« Il y a 3 ans de cela on n’entendait pas parler des Américains, maintenant ils sont là, la Nouvelle-Zélande à une équipe de Béhourd, de même pour l’Australie, on est dans une période d’extension mondiale qui se forme petit à petit », énonce Jehanne Dering, capitaine de l’équipe féminine Korventenn An Ermin. Quel est donc ce sport qui se développe de plus en plus à l’international ? Avez-vous déjà rêvé étant enfant de devenir chevalier, de porter une armure en combattant avec une épée ? Ce rêve peut se réaliser avec le Béhourd. Des hommes et des femmes qui se battent vêtues en armures d’époque, comme l’impression d’un voyage dans le temps, c’est l’effet que peut faire le Béhourd lorsqu’on le découvre.
Un sport de combat réglementé
Le Béhourd ce n’est pas seulement des combattants qui se frappent dessus en armure.

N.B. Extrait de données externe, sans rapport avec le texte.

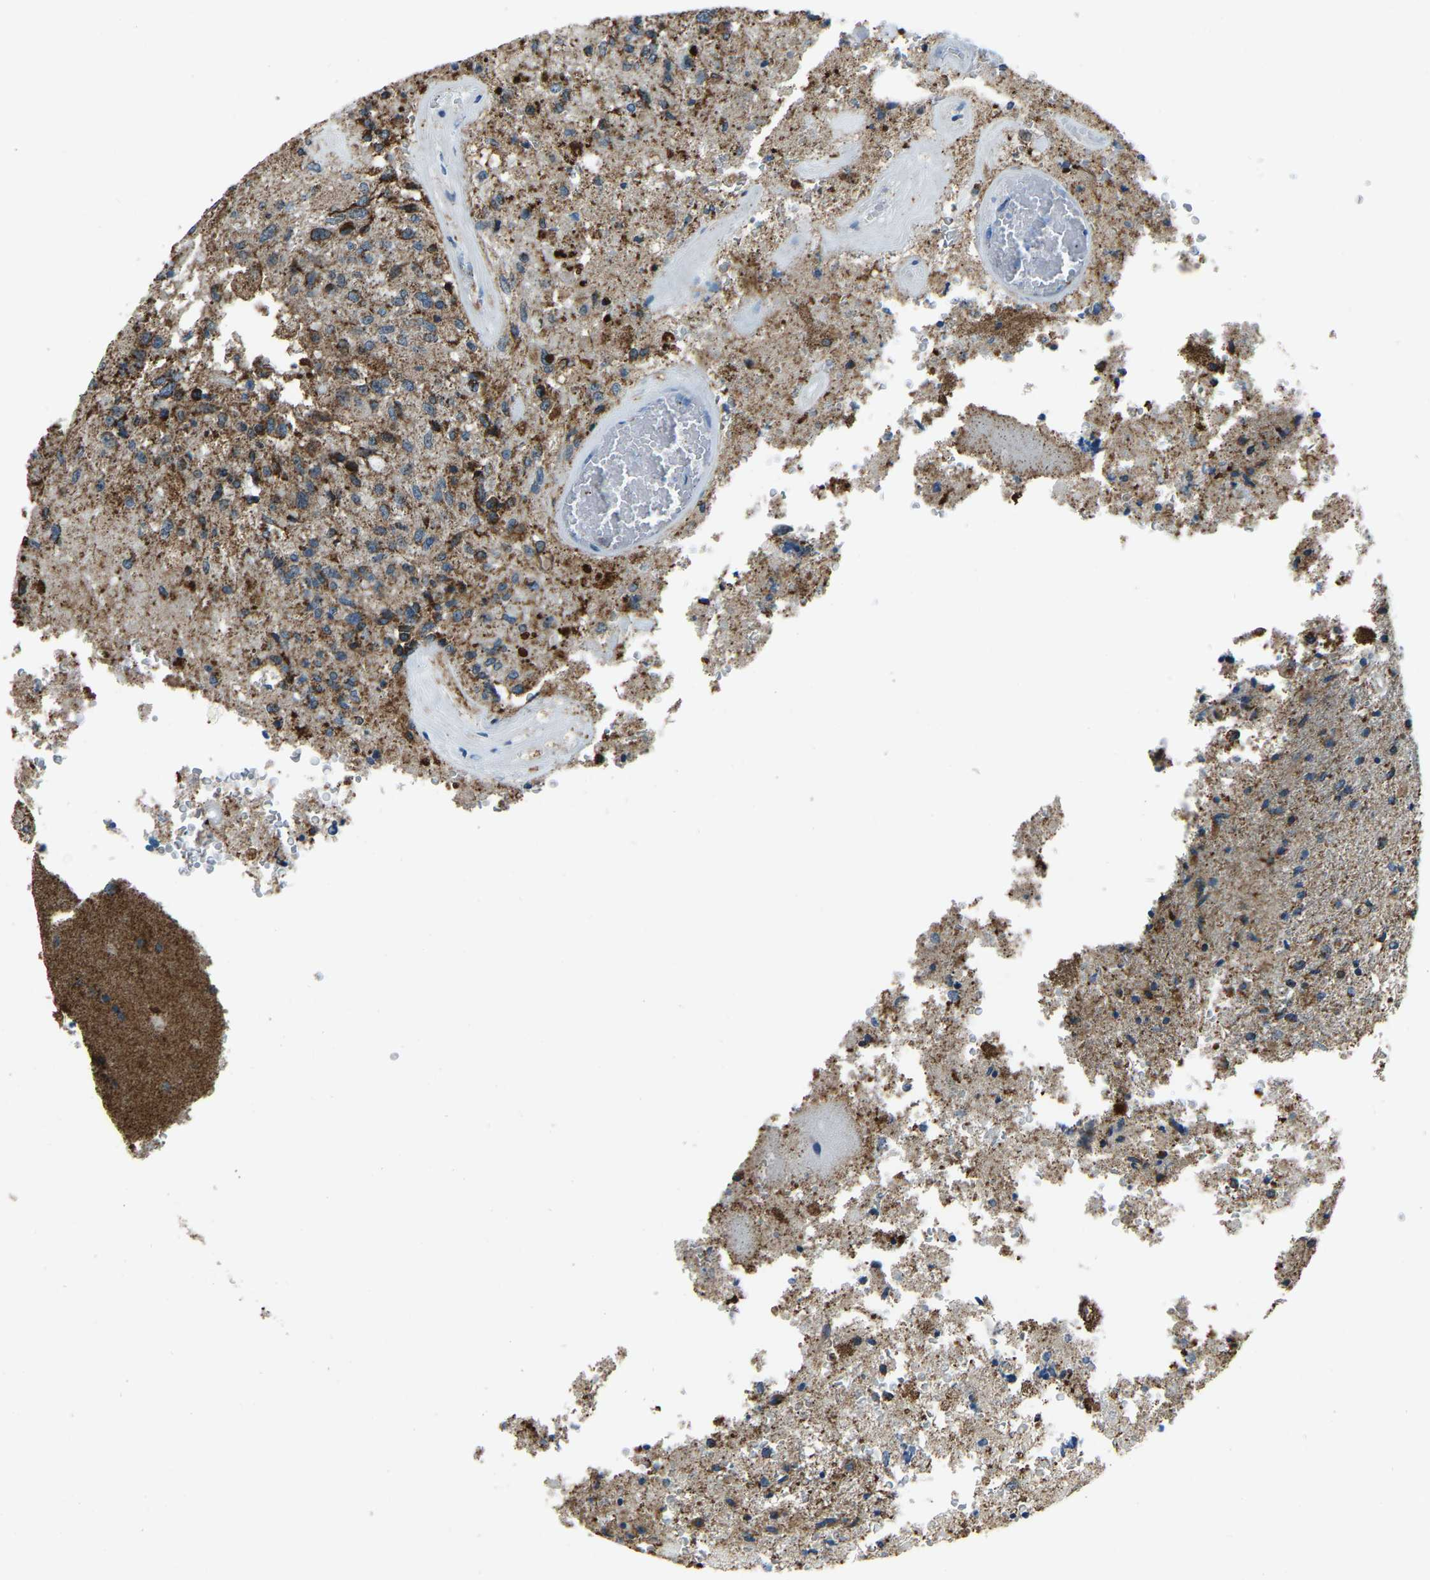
{"staining": {"intensity": "strong", "quantity": "25%-75%", "location": "cytoplasmic/membranous"}, "tissue": "glioma", "cell_type": "Tumor cells", "image_type": "cancer", "snomed": [{"axis": "morphology", "description": "Normal tissue, NOS"}, {"axis": "morphology", "description": "Glioma, malignant, High grade"}, {"axis": "topography", "description": "Cerebral cortex"}], "caption": "Protein expression by immunohistochemistry (IHC) displays strong cytoplasmic/membranous staining in about 25%-75% of tumor cells in malignant glioma (high-grade). The staining is performed using DAB brown chromogen to label protein expression. The nuclei are counter-stained blue using hematoxylin.", "gene": "RBM33", "patient": {"sex": "male", "age": 77}}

Il y a une vraie réglementation comme dans tous les autres sports. L’objectif est simple, faire tomber l’adversaire au sol, si trois appuis touchent le sol alors il est éliminé. Ainsi, l’équipe qui gagne est celle qui arrive à terminer la manche avec le plus de combattants debout. Bien que la plupart des coups sont permis, avec son épée, son bouclier, ses pieds ou encore ses poings, il existe des coups interdits comme la nuque ou évidemment les parties génitales. Les béhourdeurs sont encadrés par plusieurs arbitres habillés en jaune, qui veillent au respect des règles et aux combattants éliminés. Les combats s’effectuent dans des « lices » qui sont entourées de barrières rectangulaires pour limiter la zone. Plusieurs formats de combats existent, le plus connu est sous lequel le championnat de France effectue son classement, est le cinq contre cinq. Selon les tournois des combats en un contre un, en douze contre douze sont possibles. Lors de grande compétition notamment à l’internationale, il existe un plus gros format avec des trente contre trente qui mélangent plusieurs pays pour une équipe.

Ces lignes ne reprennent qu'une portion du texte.